- _Aufgabe_
Schreiben Sie aus dem Textauszug über den Geistertanz den Abschnitt wortgetreu ab, der mit den Worten „Wundersames wusste Kicking“ beginnt und mit „ihnen vereinen könnten.“ endet.

- _Textauszug_
===
Wundersames wusste Kicking Bear weiterhin zu erzählen: Er und seine Freunde hätten einige Tage am Walker Lake verweilt, den Geistertanz gelernt und seien dann auf die Pferde gestiegen, um zur Eisenbahn zurückzukehren. Während des ganzen Weges sei „der Messias“ über ihnen in der Luft geflogen und habe sie die Lieder des Geistertanzes gelehrt. Beim Verlassen an der Eisenbahn bat er sie, dass sie zu ihren Leuten zurückkehren sollen und das, was sie gelernt und erfahren hätten, weitergeben. Nach dem nächsten Winter werde er ihnen die Geister ihrer Väter bringen, damit sie sich nach der Auferstehung mit ihnen vereinen könnten.

 

Kicking Bear
© Bildquelle: Wikipedia Kicking Bear: PD auch gemeinfrei für USA

Kicking Bear habe nach seiner Rückkehr den Geistertanz am Cheyenne River eingeführt, Short Bull an dem Rosebud und andere an den Pine Ridge. Die Minneconjous-Gruppe Big Foots bestand hauptsächlich aus Frauen, deren Männer in Kämpfen gefallen waren. Sie tanzten bis sie ohnmächtig wurden, um ihre toten Krieger wieder zurückzuholen.

 

Skeptisch hatte Sitting Bull den Ausführungen zugehört, er glaubte nicht, dass Tote wieder zurückkehren und leben könnten, doch seine Leute hatten vom Messias und dem Geistertanz gehört und fürchteten unterzugehen bei der neuen Auferstehung. Sitting Bull hatte nichts dagegen, wenn seine Leute den Geistertanz tanzten, er hatte jedoch davon gehört, dass die Agenten in einigen Reservaten Soldaten anforderten, um die Tänze zu unterbinden. Der große Häuptling wollte es vermeiden, dass Soldaten kamen, seinen Leuten Angst einjagten oder auf sie schossen. Kicking Bear zerstreute seine Einwände mit der Behauptung, dass die Gewehrkugeln der Blauröcke niemanden etwas anhaben könnten, wenn sie die heiligen, mit magischen Geistersymbolen bemalten Geisterhemden des Messias trügen. Der „sitzende Bulle“ blieb weiterhin skeptisch, lud aber nichtsdestotrotz Kicking Bear ein, bei seiner Gruppe am Standing Rock zu bleiben und sie den Tanz der Geister zu lehren. Wie ein Prairiefeuer bei Sturm breitete sich der Geistertanz aus, versetzte die Agenten in Unruhe , aufgeregte Armeeoffiziere und Inspektoren des Indian Bureau versuchten, die Bedeutung zu ergründen und so dauerte es nicht lange bis die Behörden den Tanz verboten.
===
- _Bereitgestelltes Material_
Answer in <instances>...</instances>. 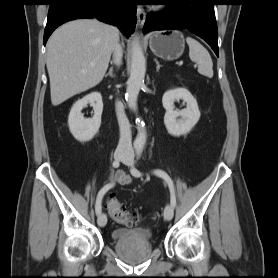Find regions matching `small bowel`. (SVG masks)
I'll list each match as a JSON object with an SVG mask.
<instances>
[{"label": "small bowel", "instance_id": "small-bowel-1", "mask_svg": "<svg viewBox=\"0 0 278 278\" xmlns=\"http://www.w3.org/2000/svg\"><path fill=\"white\" fill-rule=\"evenodd\" d=\"M116 183L120 185H130L132 183V177L125 172L118 170L109 177L108 182L104 186L111 185L112 188Z\"/></svg>", "mask_w": 278, "mask_h": 278}]
</instances>
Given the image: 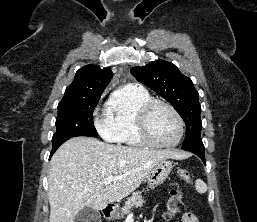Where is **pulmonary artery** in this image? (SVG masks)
<instances>
[{
    "instance_id": "e3ab8cb5",
    "label": "pulmonary artery",
    "mask_w": 257,
    "mask_h": 222,
    "mask_svg": "<svg viewBox=\"0 0 257 222\" xmlns=\"http://www.w3.org/2000/svg\"><path fill=\"white\" fill-rule=\"evenodd\" d=\"M131 86H133V87H138V85H137V84H133V85H131Z\"/></svg>"
}]
</instances>
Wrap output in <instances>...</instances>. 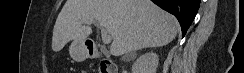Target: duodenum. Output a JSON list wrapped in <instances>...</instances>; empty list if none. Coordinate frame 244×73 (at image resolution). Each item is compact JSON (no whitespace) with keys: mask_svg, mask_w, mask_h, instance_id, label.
Wrapping results in <instances>:
<instances>
[{"mask_svg":"<svg viewBox=\"0 0 244 73\" xmlns=\"http://www.w3.org/2000/svg\"><path fill=\"white\" fill-rule=\"evenodd\" d=\"M86 55L89 59L100 58L102 55V48L96 44L86 45ZM100 73H116L115 65L107 60H102Z\"/></svg>","mask_w":244,"mask_h":73,"instance_id":"obj_1","label":"duodenum"}]
</instances>
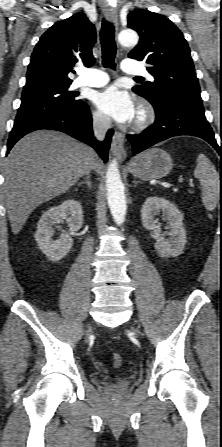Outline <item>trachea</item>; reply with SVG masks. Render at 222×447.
Segmentation results:
<instances>
[{
	"label": "trachea",
	"instance_id": "3493384b",
	"mask_svg": "<svg viewBox=\"0 0 222 447\" xmlns=\"http://www.w3.org/2000/svg\"><path fill=\"white\" fill-rule=\"evenodd\" d=\"M102 63L105 68L115 69L116 44L114 35V25L107 20H103L100 32ZM135 79H143L135 77Z\"/></svg>",
	"mask_w": 222,
	"mask_h": 447
}]
</instances>
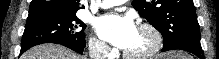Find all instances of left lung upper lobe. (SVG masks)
Segmentation results:
<instances>
[{
	"instance_id": "5c2ea615",
	"label": "left lung upper lobe",
	"mask_w": 219,
	"mask_h": 59,
	"mask_svg": "<svg viewBox=\"0 0 219 59\" xmlns=\"http://www.w3.org/2000/svg\"><path fill=\"white\" fill-rule=\"evenodd\" d=\"M133 7L163 36V47L186 36H200L193 0H134Z\"/></svg>"
}]
</instances>
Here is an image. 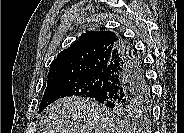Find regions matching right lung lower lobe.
<instances>
[{
  "label": "right lung lower lobe",
  "instance_id": "1",
  "mask_svg": "<svg viewBox=\"0 0 184 133\" xmlns=\"http://www.w3.org/2000/svg\"><path fill=\"white\" fill-rule=\"evenodd\" d=\"M149 94L142 61L134 48L120 38L103 72L102 86L94 100L106 106L131 105Z\"/></svg>",
  "mask_w": 184,
  "mask_h": 133
}]
</instances>
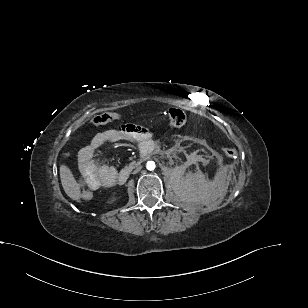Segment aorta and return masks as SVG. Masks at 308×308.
Here are the masks:
<instances>
[{"instance_id": "1", "label": "aorta", "mask_w": 308, "mask_h": 308, "mask_svg": "<svg viewBox=\"0 0 308 308\" xmlns=\"http://www.w3.org/2000/svg\"><path fill=\"white\" fill-rule=\"evenodd\" d=\"M147 169L148 170H154L155 169V163L153 161L147 162Z\"/></svg>"}]
</instances>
===
- _Lösung_
Wundersames wusste Kicking Bear weiterhin zu erzählen: Er und seine Freunde hätten einige Tage am Walker Lake verweilt, den Geistertanz gelernt und seien dann auf die Pferde gestiegen, um zur Eisenbahn zurückzukehren. Während des ganzen Weges sei „der Messias“ über ihnen in der Luft geflogen und habe sie die Lieder des Geistertanzes gelehrt. Beim Verlassen an der Eisenbahn bat er sie, dass sie zu ihren Leuten zurückkehren sollen und das, was sie gelernt und erfahren hätten, weitergeben. Nach dem nächsten Winter werde er ihnen die Geister ihrer Väter bringen, damit sie sich nach der Auferstehung mit ihnen vereinen könnten.